:: Material for this task ::
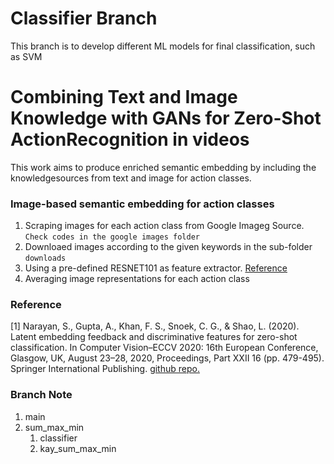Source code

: # Classifier Branch
This branch is to develop different ML models for final classification, such as SVM
# Combining Text and Image Knowledge with GANs for Zero-Shot ActionRecognition in videos
This work aims to produce enriched semantic embedding by including 
the knowledgesources from text and image for action classes.

### Image-based semantic embedding for action classes

1. Scraping images for each action class from Google Imageg Source. `Check codes in the google images folder`
2. Downloaed images according to the given keywords in the sub-folder `downloads`
3. Using a pre-defined RESNET101 as feature extractor. [Reference](https://github.com/akshitac8/Generative_MLZSL/tree/main/datasets/extract_features)
3. Averaging image representations for each action class

### Reference

[1] Narayan, S., Gupta, A., Khan, F. S., Snoek, C. G., & Shao, L. (2020). Latent embedding feedback and discriminative features for zero-shot classification. In Computer Vision–ECCV 2020: 16th European Conference, Glasgow, UK, August 23–28, 2020, Proceedings, Part XXII 16 (pp. 479-495). Springer International Publishing.
    [github repo.](https://github.com/akshitac8/tfvaegan)

### Branch Note
<ol>
  <li>main</li>
  
  <li> sum_max_min
    <ol>
      <li>classifier</li>
      <li>kay_sum_max_min</li>
    </ol>
  </li>
</ol>
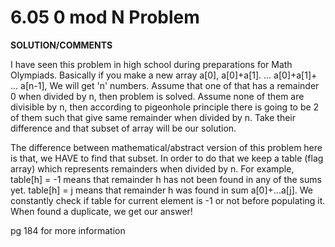 <h1>6.05 0 mod N Problem </h1>

**SOLUTION/COMMENTS**

I have seen this problem in high school during preparations for Math Olympiads. Basically if you make a new array 
a[0], 
a[0]+a[1]. 
... 
a[0]+a[1]+ ... a[n-1],
We will get 'n' numbers. Assume that one of that has a remainder 0 when divided by n, then problem is solved. Assume none of them are divisible by n, then according to pigeonhole principle there is going to be 2 of them such that give same remainder when divided by n. Take their difference and that subset of array will be our solution. 

The difference between mathematical/abstract version of this problem here is that, we HAVE to find that subset. In order to do that we keep a table (flag array) which represents remainders when divided by n. For example, table[h] = -1 means that remainder h has not been found in any of the sums yet. table[h] = j means that remainder h was found in sum a[0]+...a[j]. We constantly check if table for current element is -1 or not before populating it. When found a duplicate, we get our answer! 


pg 184 for more information
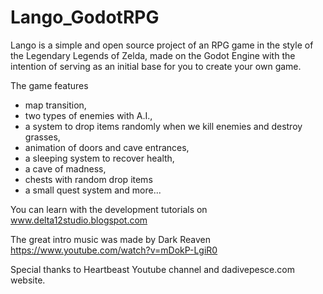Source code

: # Lango_GodotRPG

Lango is a simple and open source project of an RPG game in the style of the Legendary Legends of Zelda, 
made on the Godot Engine with the intention of serving as an initial base for you to create your own game.

The game features 

* map transition, 
* two types of enemies with A.I., 
* a system to drop items randomly when we kill enemies and destroy grasses, 
* animation of doors and cave entrances, 
* a sleeping system to recover health,
* a cave of madness,
* chests with random drop items 
* a small quest system and more...

You can learn with the development tutorials on www.delta12studio.blogspot.com

The great intro music was made by Dark Reaven
https://www.youtube.com/watch?v=mDokP-LgiR0

Special thanks to Heartbeast Youtube channel and dadivepesce.com website.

:: Task to carry out ::
Reproduce each line of the records exactly, and omit every picture.

:: Answer box ::
Source code

: # Classifier Branch
This branch is to develop different ML models for final classification, such as SVM
# Combining Text and Image Knowledge with GANs for Zero-Shot ActionRecognition in videos
This work aims to produce enriched semantic embedding by including 
the knowledgesources from text and image for action classes.

### Image-based semantic embedding for action classes

1. Scraping images for each action class from Google Imageg Source. `Check codes in the google images folder`
2. Downloaed images according to the given keywords in the sub-folder `downloads`
3. Using a pre-defined RESNET101 as feature extractor. [Reference](https://github.com/akshitac8/Generative_MLZSL/tree/main/datasets/extract_features)
3. Averaging image representations for each action class

### Reference

[1] Narayan, S., Gupta, A., Khan, F. S., Snoek, C. G., & Shao, L. (2020). Latent embedding feedback and discriminative features for zero-shot classification. In Computer Vision–ECCV 2020: 16th European Conference, Glasgow, UK, August 23–28, 2020, Proceedings, Part XXII 16 (pp. 479-495). Springer International Publishing.
    [github repo.](https://github.com/akshitac8/tfvaegan)

### Branch Note
<ol>
  <li>main</li>
  
  <li> sum_max_min
    <ol>
      <li>classifier</li>
      <li>kay_sum_max_min</li>
    </ol>
  </li>
</ol>
 <h1>6.05 0 mod N Problem </h1>

**SOLUTION/COMMENTS**

I have seen this problem in high school during preparations for Math Olympiads. Basically if you make a new array 
a[0], 
a[0]+a[1]. 
... 
a[0]+a[1]+ ... a[n-1],
We will get 'n' numbers. Assume that one of that has a remainder 0 when divided by n, then problem is solved. Assume none of them are divisible by n, then according to pigeonhole principle there is going to be 2 of them such that give same remainder when divided by n. Take their difference and that subset of array will be our solution. 

The difference between mathematical/abstract version of this problem here is that, we HAVE to find that subset. In order to do that we keep a table (flag array) which represents remainders when divided by n. For example, table[h] = -1 means that remainder h has not been found in any of the sums yet. table[h] = j means that remainder h was found in sum a[0]+...a[j]. We constantly check if table for current element is -1 or not before populating it. When found a duplicate, we get our answer! 


pg 184 for more information
Source code

: # Lango_GodotRPG

Lango is a simple and open source project of an RPG game in the style of the Legendary Legends of Zelda, 
made on the Godot Engine with the intention of serving as an initial base for you to create your own game.

The game features 

* map transition, 
* two types of enemies with A.I., 
* a system to drop items randomly when we kill enemies and destroy grasses, 
* animation of doors and cave entrances, 
* a sleeping system to recover health,
* a cave of madness,
* chests with random drop items 
* a small quest system and more...

You can learn with the development tutorials on www.delta12studio.blogspot.com

The great intro music was made by Dark Reaven
https://www.youtube.com/watch?v=mDokP-LgiR0

Special thanks to Heartbeast Youtube channel and dadivepesce.com website.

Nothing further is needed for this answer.